Wednesday, March 09, 2005

Exclusive: Love's Labour Lost


'Or, maybe not now?'
Exclusive Comment by James Hynes from Mold, Delyn


After having passed the proverbial three score years and ten and after having been a supporter of the Labour Party from boyhood on, I now have no intention of voting for our incumbent MP. He will not be getting my vote this time around although I was one of his very active supporters canvassing for his first election in this constituency.

My first disillusionment with David Hanson and Tony Blair began before the election of 1997 when Labour Party members across the country were asked to get rid of Clause 4 relating to the nationalisation of the means of production. At constituency level, David Hanson, showed a willing pragmatism by agreeing with that move in the run up to the election of members of the New Labour Party. It was evident that he and the leaders of the new government had sold out to big business. Matters could only go downhill from then on so far as I was concerned. They did.

Recently, I actually heard David Hanson say that he had never ever voted against the government on any issue whatsoever. That in itself was a prime self-condemnatory statement if ever there was one because it is not theoretically possible for a person with a conscience to agree with our political masters on everything. Against my wishes as a Party member and a member of his constituency, he has supported all privatisation schemes, all so-called education reforms, and all five of the wars the government engaged in over a period of six years. By supporting those actions David Hanson failed to represent my views and those of many other constituents.

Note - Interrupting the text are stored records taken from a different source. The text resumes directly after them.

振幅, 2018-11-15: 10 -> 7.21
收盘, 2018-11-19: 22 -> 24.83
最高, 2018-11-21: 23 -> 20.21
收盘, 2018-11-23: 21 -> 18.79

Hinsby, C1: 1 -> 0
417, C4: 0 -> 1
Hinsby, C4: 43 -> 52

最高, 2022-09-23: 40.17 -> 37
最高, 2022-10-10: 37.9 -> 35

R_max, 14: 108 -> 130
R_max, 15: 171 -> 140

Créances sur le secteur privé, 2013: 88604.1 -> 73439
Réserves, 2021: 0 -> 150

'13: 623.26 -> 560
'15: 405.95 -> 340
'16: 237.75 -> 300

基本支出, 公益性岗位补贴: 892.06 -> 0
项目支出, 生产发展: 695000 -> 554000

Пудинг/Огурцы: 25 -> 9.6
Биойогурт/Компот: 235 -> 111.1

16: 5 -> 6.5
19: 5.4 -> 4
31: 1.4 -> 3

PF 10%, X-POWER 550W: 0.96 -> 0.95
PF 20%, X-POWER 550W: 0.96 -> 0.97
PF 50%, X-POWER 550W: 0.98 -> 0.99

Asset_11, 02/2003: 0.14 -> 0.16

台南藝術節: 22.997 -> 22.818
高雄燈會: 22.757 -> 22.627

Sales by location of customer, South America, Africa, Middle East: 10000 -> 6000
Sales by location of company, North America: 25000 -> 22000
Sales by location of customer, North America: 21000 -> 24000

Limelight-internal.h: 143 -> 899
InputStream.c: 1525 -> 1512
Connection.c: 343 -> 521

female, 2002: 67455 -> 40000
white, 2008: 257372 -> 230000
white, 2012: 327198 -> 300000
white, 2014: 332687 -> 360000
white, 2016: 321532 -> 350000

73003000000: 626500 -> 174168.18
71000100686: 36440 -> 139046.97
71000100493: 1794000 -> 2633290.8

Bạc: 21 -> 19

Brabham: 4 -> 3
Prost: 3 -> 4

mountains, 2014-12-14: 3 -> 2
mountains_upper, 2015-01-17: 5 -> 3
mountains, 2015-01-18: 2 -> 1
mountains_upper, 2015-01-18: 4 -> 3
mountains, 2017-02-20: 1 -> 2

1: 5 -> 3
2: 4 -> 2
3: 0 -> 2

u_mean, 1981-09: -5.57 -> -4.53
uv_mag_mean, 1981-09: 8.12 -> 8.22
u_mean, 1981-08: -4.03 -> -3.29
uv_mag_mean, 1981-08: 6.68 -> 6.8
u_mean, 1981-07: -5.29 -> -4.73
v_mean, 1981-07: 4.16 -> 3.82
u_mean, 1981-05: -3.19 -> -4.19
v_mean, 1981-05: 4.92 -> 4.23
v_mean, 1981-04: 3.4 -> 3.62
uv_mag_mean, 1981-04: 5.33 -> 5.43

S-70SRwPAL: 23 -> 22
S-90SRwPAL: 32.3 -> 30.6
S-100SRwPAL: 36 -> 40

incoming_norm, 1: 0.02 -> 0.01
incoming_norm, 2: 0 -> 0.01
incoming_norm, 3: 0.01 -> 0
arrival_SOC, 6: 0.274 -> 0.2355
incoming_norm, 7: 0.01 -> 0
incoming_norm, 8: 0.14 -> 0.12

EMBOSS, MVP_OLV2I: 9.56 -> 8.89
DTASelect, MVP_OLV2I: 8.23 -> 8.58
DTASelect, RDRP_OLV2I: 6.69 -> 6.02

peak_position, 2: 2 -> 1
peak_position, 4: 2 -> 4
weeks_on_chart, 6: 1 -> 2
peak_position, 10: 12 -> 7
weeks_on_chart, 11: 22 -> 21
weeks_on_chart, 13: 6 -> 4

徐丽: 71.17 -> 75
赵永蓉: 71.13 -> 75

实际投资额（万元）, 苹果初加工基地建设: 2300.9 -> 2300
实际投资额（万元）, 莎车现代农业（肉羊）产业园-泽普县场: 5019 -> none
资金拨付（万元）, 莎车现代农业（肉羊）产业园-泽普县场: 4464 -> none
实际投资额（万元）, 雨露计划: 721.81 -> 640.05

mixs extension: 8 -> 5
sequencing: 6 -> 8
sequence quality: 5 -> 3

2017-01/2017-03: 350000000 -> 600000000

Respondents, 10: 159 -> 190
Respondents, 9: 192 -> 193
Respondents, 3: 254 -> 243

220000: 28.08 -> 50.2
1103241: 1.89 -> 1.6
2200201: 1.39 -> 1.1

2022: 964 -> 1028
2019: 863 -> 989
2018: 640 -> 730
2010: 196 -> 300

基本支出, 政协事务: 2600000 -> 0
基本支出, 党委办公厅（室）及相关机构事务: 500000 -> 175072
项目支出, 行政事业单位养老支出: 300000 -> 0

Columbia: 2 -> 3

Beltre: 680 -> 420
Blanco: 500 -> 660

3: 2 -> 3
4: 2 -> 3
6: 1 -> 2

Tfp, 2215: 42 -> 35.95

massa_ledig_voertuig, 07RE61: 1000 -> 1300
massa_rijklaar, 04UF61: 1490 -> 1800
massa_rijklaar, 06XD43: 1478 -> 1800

Where was David Hanson's conscience when decisions were made to join with the Americans in the ten year bombing of the peoples of Iraq and the subsequent murderous invasion of that country and of Afghanistan? We now know that his conscience had been handed over to Tony Blair to do with it what he will.

In the lead up to those attacks, I wrote to him and his boss, again and again, protesting against the British alliance with the American state terrorists. David was always very scrupulous about replying, but all his responses were culled from standard letters put out by the government PR office and he always agreed with them. Never once did he express any reservations about the government's actions.

My own resistance to the attacks on Iraq by Britain and America go back to 1991 during a time before New Labour had ever got anywhere near government. On Wednesday, March 13th, 1991, as a member of a Mold Justice and Peace Group I helped set up a protest meeting against that first recent war on Iraq. Among the people listening to Dr. Hany Nasr, deputy leader of the Islamic Party of Britain and Fr. Owen Hardwicke of Pax Christi, were many loyal supporters of the Labour Party. Following that meeting, many of those protesters worked very hard to get David Hanson elected as the first Labour MP for this constituency. None would have voted for him then had they known that he would agree to a second murderous attack some years later. Now many of the 1991 activists have angrily resigned from the Party in protest against government policies actively supported by our Member of Parliament.

If David Hanson truly believed in the bombing and invasion of Iraq for gain, then he is too unscrupulous to be my MP and if he supported it for other reasons then he is guilty of culpable ignorance. Either way I no longer want him to be my Parliamentary representative.